Heading into the final against the Penguins, Cleary was fourth-most in minutes played among Detroit forwards, behind Zetterberg, Datsyuk and Johan Franzen.
"He leads by example," said Chelios. "He doesn't say too much in the room. But you see that. There are guys who are rah-rah, but don't back it up. There are guys who don't say 'boo' and work their asses off. He's in that second category.
"Guys notice that. Take a guy like (15-year NHL veteran) Dallas Drake and what he brings to the table. There's not a player in this room who doesn't notice what those players do during the course of a game.
"It's all about work. Getting in there, getting the nose dirty."
"I definitely took the game serious," Cleary says, alluding to his younger days, "but I think I might have taken it for granted sometimes.

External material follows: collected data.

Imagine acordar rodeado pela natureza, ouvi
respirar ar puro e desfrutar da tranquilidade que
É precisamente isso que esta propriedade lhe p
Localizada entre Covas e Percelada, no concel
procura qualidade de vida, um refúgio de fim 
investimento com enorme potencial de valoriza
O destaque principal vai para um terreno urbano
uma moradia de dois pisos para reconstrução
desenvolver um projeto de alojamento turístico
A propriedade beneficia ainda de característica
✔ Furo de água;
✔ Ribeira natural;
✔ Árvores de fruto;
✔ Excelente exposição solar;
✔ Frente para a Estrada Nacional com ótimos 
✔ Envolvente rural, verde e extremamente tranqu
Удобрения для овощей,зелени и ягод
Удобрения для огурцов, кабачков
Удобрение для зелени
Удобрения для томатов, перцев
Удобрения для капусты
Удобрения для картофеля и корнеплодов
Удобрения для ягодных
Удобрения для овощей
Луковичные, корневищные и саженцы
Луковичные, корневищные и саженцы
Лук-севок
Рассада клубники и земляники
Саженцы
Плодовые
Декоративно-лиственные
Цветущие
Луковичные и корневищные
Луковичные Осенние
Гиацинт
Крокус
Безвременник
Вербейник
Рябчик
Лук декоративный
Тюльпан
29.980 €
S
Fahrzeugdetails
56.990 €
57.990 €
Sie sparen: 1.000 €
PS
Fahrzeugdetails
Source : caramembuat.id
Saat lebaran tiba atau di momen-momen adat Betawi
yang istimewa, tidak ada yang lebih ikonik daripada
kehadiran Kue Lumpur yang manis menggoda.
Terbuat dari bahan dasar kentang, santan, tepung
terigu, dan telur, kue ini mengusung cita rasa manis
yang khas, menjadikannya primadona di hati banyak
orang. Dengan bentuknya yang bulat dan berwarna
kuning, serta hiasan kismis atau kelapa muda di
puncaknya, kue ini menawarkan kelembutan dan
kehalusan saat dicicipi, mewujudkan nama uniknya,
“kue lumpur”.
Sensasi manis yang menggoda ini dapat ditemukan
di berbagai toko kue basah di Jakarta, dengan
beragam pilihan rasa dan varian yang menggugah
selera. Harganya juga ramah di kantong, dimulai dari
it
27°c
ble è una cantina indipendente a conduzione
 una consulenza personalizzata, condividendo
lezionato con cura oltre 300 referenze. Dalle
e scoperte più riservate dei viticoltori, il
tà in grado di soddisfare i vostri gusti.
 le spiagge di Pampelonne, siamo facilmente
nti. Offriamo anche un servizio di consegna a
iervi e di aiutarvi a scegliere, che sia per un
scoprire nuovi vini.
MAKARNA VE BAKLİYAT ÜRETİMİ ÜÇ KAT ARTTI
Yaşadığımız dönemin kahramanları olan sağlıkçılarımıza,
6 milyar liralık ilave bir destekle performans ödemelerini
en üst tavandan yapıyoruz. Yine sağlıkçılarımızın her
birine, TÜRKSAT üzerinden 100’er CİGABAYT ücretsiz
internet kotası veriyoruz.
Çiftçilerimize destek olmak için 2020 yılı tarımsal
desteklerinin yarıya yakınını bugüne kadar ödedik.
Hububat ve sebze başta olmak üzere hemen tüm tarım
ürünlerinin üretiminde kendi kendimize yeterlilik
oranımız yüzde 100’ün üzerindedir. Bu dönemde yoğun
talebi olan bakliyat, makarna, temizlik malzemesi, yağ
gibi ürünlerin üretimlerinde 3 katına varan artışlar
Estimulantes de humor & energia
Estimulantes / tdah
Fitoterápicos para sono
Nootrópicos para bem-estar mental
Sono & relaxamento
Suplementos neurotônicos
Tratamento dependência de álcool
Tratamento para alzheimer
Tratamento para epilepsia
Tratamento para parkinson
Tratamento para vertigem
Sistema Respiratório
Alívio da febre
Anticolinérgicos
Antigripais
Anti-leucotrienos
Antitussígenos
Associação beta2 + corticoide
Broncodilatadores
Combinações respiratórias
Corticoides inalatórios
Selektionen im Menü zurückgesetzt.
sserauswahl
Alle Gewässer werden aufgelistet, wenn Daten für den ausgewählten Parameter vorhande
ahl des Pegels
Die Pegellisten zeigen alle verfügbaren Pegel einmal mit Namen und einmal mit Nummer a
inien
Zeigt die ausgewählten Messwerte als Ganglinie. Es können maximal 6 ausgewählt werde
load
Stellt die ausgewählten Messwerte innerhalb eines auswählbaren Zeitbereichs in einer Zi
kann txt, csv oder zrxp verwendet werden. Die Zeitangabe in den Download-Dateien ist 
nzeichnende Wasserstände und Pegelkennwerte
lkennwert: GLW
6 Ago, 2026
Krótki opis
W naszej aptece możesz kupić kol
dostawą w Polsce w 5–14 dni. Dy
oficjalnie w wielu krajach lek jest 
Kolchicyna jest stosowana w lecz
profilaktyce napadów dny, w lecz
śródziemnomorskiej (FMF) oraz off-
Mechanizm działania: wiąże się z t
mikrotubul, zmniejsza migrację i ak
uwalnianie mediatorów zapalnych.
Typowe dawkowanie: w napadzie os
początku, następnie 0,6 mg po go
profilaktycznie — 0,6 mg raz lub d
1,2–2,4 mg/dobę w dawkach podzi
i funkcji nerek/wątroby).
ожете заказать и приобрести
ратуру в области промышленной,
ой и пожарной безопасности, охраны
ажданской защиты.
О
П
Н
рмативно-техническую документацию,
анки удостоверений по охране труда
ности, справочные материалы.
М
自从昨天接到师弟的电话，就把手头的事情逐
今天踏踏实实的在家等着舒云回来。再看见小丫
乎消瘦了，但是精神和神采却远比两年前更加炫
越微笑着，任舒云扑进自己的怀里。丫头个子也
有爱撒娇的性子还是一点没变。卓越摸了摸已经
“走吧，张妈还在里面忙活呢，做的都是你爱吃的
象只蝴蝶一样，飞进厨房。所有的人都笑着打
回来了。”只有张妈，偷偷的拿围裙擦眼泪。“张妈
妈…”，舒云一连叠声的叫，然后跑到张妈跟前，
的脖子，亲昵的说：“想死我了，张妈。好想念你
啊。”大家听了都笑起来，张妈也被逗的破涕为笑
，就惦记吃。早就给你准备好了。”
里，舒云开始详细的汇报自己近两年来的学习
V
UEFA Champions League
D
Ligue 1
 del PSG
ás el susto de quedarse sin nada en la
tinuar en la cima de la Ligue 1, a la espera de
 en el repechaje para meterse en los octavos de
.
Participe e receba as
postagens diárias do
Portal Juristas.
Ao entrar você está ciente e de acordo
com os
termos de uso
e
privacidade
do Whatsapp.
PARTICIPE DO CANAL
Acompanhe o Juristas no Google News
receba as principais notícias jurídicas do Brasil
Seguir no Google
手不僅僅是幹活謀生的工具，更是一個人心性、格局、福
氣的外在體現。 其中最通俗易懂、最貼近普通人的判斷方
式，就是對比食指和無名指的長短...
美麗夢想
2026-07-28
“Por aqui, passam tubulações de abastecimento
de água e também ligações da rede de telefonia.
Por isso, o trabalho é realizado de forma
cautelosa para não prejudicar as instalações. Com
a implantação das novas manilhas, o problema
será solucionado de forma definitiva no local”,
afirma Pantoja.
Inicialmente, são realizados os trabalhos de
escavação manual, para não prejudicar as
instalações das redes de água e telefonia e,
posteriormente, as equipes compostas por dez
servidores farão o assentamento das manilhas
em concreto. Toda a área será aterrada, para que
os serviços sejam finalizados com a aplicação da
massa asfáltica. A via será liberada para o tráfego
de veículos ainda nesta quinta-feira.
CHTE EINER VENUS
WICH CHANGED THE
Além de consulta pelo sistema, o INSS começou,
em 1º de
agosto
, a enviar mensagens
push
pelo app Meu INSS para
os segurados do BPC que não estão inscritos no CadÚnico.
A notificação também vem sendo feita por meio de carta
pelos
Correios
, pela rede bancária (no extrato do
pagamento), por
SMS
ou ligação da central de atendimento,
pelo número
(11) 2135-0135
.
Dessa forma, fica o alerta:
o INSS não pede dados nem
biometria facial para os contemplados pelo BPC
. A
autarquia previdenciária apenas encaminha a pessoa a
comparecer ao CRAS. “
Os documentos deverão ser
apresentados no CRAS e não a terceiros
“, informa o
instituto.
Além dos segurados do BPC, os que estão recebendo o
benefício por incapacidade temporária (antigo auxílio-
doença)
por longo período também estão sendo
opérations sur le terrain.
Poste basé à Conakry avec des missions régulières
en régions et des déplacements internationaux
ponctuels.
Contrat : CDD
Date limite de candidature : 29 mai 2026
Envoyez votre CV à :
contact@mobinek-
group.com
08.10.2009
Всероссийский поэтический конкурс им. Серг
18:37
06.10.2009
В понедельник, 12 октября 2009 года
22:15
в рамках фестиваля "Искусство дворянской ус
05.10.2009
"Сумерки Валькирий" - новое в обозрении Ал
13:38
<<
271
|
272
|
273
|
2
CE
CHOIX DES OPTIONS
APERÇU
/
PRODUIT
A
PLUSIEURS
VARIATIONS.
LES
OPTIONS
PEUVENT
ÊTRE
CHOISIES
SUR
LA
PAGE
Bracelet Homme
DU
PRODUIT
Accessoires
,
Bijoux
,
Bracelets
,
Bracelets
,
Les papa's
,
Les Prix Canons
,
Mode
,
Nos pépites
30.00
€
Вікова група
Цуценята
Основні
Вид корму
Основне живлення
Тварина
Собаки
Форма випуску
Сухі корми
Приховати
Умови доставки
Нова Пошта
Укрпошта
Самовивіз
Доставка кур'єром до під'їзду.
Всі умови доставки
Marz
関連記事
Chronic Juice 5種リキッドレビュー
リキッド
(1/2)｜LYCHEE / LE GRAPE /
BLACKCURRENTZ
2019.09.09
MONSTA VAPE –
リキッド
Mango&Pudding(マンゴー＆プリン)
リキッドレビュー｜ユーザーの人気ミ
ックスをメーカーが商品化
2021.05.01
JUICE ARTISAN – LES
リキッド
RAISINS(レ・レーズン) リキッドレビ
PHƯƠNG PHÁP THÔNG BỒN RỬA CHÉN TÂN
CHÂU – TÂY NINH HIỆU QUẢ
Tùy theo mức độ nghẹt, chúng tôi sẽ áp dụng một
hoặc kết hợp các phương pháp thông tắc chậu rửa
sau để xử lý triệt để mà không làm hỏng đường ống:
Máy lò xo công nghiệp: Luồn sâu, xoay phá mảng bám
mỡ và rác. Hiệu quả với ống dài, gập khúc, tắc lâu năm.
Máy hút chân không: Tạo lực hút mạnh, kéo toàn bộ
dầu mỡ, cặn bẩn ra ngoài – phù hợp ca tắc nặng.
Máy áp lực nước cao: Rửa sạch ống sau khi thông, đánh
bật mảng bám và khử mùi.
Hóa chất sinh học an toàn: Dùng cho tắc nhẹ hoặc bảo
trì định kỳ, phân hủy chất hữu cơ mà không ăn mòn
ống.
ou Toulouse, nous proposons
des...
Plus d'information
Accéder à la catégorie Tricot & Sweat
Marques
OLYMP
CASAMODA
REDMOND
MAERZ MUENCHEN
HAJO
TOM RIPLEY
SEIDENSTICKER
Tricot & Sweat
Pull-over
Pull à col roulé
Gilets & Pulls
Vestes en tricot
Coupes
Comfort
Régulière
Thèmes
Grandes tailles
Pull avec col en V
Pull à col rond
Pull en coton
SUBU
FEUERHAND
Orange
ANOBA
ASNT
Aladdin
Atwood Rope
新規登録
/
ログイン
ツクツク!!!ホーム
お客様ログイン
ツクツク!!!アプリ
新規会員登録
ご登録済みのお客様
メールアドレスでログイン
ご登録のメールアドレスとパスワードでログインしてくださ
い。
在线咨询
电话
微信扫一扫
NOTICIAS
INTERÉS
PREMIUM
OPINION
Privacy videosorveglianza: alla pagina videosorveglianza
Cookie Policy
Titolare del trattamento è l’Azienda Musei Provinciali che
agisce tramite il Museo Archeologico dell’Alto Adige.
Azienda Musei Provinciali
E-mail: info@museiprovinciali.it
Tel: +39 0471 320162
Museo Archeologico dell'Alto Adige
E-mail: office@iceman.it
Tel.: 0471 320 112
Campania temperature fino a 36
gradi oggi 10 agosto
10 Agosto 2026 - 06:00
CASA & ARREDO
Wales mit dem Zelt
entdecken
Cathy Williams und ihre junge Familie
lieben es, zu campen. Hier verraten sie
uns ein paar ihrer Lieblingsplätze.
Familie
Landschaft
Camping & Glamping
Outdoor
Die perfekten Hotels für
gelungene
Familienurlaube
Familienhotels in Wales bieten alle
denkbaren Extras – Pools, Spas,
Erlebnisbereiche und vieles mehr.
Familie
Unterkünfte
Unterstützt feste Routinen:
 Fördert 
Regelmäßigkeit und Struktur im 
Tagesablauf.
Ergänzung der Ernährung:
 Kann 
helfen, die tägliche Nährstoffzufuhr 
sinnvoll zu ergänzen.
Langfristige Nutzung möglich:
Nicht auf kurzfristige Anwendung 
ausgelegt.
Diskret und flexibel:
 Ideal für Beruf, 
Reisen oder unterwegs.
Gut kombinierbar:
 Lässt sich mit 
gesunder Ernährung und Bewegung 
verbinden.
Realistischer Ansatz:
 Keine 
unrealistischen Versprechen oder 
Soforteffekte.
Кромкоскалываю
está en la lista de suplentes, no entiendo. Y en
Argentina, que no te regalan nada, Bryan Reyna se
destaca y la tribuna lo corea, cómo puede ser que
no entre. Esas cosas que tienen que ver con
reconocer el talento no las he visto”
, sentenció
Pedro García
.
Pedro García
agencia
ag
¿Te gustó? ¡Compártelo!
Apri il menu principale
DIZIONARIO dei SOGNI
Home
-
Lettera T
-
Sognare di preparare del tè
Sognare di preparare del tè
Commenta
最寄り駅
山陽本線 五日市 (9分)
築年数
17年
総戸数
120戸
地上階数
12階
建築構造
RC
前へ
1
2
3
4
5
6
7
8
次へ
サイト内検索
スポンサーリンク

I came to realize it's a privilege to play in this league.
"Maturity is the big reason and a little work ethic applied."
Each of the Red Wings, from Chelios to Draper to Darren McCarty, another reclamation Detroit project, laud Cleary for his leadership.
Not the rah-rah stuff Chelios talks about, but the things behind the scenes.
Cleary has become somewhat of a media darling in the Motor City, a player reporters look to deliver insightful answers, while displaying patience to even the most inane questions.
And that role - albeit as innocuous as it may be in the broader picture - hasn't gone unnoticed. Earlier this season, Cleary was rewarded with a contract extension which will pay him $14 million through 2012-2013.
A big hike from the $675,000 he pocketed this season.
Enough to buy him a tidy home he and Jelena are looking to buy in California.
"He's got his head straightened out," says Don Cherry. " He always had the talent. When he was in Belleville, holy smokes, he was going to be the No. 1 of number ones.
"Hockey players are pretty level headed. I'm not just saying that because they're hockey players, but a lot of them come from small towns. Danny, I would have to say, was an exception. And that's what was so sad about it. Especially coming from Newfoundland where everybody was so proud of him.
"You can screw up in football, you can screw up 20 times in baseball and they'll accept you back, but not in hockey. He's an exception. He screwed up and I really have to admire him for straightening it out.
"You don't usually get second chances in hockey. Not too many get them, and not too many make the most of them. Danny, boy, he made the most of it."